As communities gentrify, for whatever reason—whether it is remote work, retirement migration, rising property values, or just the discovery that a place is beautiful—local politics tend to follow the direction of growth. The momentum builds and continues until either what you were hoping to protect is gone, or enough people recognize what is being lost and decide to do something about it.
An affluent, older community has real benefits. I am not dismissing that. But at some point the public resources required to service it become either untenable or so expensive that members of the younger working class must leave. And when they leave, they take more than themselves. They take their willingness to volunteer, their ability to work part-time around school hours, and their children.
We can already see where this leads. A December 2025 report from the Interlocal Deer Isle-Stonington Housing Task Force found that 46% of homes in Deer Isle and 42% in Stonington are now occupied only seasonally. The same report found that nearly 20% of the island’s workforce commutes at least 100 miles round-trip daily, and that more than a hundred local jobs remain unfilled largely because prospective employees can’t find a place to live.
The volunteer fire and rescue services that coastal communities depend on are feeling this too. A University of Maine study found that the state’s rural fire departments are facing what it called an existential crisis when it comes to recruiting and retaining personnel. When working families leave, they take the volunteers with them. What replaces them are full-time professional services that cost significantly more, if they can be staffed at all.

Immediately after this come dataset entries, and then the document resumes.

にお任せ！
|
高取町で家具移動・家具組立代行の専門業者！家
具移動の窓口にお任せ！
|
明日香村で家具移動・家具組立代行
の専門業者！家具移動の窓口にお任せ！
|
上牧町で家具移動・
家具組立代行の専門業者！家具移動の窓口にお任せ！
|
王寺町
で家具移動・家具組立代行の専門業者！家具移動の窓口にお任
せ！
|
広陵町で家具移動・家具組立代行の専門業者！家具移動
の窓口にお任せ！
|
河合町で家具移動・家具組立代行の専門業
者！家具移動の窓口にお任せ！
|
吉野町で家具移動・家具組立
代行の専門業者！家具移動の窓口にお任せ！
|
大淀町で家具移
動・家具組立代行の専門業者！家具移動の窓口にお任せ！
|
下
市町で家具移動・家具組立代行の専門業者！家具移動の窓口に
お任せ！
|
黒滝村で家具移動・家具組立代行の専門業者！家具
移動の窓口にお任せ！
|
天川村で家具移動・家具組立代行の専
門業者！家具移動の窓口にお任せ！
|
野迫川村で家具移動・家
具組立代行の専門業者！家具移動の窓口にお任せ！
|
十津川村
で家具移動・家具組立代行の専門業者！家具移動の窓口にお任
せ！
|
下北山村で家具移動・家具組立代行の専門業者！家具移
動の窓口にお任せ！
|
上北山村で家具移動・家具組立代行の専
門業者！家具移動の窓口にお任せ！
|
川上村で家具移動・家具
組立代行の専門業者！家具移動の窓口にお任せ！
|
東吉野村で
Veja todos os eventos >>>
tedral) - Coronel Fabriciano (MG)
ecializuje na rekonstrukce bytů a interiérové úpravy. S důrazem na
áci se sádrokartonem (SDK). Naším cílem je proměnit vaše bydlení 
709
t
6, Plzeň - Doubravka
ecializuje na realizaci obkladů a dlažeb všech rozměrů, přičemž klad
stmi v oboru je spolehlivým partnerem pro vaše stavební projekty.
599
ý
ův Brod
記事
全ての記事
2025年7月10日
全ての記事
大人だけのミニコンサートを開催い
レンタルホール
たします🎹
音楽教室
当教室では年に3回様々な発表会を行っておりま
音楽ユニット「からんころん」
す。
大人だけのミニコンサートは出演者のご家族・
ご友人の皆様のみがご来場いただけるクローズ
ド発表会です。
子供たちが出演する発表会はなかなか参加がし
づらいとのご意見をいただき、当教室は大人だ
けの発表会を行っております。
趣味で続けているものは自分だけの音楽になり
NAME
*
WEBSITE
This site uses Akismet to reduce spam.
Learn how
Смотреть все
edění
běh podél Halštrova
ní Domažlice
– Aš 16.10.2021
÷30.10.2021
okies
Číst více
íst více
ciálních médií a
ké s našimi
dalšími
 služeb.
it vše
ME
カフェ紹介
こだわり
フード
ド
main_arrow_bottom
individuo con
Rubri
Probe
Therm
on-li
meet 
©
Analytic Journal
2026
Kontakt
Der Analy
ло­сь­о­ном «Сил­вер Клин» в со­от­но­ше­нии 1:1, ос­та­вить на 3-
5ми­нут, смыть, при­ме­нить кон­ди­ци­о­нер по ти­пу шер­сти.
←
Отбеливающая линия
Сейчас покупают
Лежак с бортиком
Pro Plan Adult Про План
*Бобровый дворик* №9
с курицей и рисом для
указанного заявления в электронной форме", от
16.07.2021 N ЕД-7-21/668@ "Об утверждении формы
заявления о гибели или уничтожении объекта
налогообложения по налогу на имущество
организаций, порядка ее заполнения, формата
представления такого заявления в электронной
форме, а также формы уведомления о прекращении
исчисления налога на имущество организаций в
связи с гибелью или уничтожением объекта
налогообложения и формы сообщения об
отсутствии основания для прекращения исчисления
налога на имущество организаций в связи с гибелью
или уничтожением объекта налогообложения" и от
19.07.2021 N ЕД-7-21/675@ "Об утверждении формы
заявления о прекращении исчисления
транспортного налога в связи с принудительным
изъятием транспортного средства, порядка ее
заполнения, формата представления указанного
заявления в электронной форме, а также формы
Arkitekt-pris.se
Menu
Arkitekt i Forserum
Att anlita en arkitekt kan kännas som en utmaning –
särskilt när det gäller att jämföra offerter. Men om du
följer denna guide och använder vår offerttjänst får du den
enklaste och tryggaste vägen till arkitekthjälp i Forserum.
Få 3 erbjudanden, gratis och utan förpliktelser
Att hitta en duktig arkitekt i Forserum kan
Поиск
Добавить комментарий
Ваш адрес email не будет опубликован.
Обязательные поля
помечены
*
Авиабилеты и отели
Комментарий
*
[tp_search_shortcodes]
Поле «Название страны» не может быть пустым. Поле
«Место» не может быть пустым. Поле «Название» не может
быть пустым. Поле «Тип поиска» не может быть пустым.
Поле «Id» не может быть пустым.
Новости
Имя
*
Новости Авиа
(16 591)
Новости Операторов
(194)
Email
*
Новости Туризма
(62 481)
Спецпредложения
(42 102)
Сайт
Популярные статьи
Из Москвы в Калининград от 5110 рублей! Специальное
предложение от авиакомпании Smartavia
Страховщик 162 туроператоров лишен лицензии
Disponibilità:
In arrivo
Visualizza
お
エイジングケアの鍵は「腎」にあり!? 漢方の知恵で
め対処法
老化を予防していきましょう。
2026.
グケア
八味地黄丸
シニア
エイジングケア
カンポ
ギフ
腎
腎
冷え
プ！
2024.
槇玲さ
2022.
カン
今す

That can seem manageable at first, with fewer schools, buses, playgrounds, and public facilities to maintain. But it leads in one of two directions: Either higher taxation to cover services that used to be handled by people who lived here and did it because this was their home, or a community that slowly fails because it no longer has a diverse enough population to sustain itself.
This is not just an island problem or a coastal problem. Maine is aging and gentrifying, which are forces bigger than any one town or harbor.
But individual communities can still choose to do something about it. The tools exist, including zoning, housing policy, working waterfront protection, and intentional planning. What is often missing is the will to use them before the window closes.
Or we can wait and see what we are left with.
Steve Train is a lobsterman from Long Island.